After gestating for nearly a decade, A Washington Sketchbook: Drawings by R. L. Dickinson, 1917-18, has finally lined up the funding needed for publication.
Last time we checked in with author Gail Spilsbury, her book had a publisher—-Chesapeake Book Co.—-but still needed to complete additional fundraising to become reality. Now funding is lined up, and the book is set to launch in a Nov. 9 event at the City Tavern Club, located in a historic building in Georgetown.
Spilsbury’s book resurrects the work of Dickinson, a long-forgotten ob-gyn who made extensive sketches as a sideline during a government posting in Washington. The book grew out of Spilsbury’s previous book, an illustrated history of Rock Creek Park published by Johns Hopkins University Press in 2003.

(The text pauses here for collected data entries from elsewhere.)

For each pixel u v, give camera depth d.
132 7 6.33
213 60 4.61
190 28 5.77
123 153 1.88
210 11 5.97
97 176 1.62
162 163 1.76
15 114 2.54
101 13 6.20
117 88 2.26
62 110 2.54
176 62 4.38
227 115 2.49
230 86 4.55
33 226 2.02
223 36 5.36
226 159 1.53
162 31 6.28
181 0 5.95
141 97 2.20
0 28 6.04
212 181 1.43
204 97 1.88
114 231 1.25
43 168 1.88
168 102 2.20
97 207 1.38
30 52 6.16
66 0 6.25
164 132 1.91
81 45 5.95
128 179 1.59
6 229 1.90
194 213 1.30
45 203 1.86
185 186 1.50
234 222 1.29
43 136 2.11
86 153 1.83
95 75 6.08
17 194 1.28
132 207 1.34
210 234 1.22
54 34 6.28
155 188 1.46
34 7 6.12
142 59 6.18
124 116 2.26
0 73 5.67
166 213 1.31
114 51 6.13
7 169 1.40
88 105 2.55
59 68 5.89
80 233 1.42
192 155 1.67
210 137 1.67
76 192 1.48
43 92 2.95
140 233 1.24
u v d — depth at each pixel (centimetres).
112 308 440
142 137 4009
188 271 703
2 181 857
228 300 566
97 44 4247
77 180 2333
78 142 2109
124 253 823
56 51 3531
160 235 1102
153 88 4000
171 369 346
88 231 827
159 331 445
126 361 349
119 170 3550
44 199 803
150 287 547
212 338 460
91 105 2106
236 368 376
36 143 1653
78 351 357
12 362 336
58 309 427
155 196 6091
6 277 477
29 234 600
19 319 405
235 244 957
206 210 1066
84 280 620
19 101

Dickinson “captured a way of life that is gone entirely,” Spilsbury said in April. “It had no technological distractions, which increase our pace and style of living and working.”
When Spilsbury finished the Dickinson book in 2005, the Library of Congress—-the repository of the physician-artist’s key papers—-had planned to publish it. But with the downturn in the economy, the library gave up the project in 2009. The C&O Canal Trust stepped in, and Spilsbury spent the past six months raising enough money to go to press.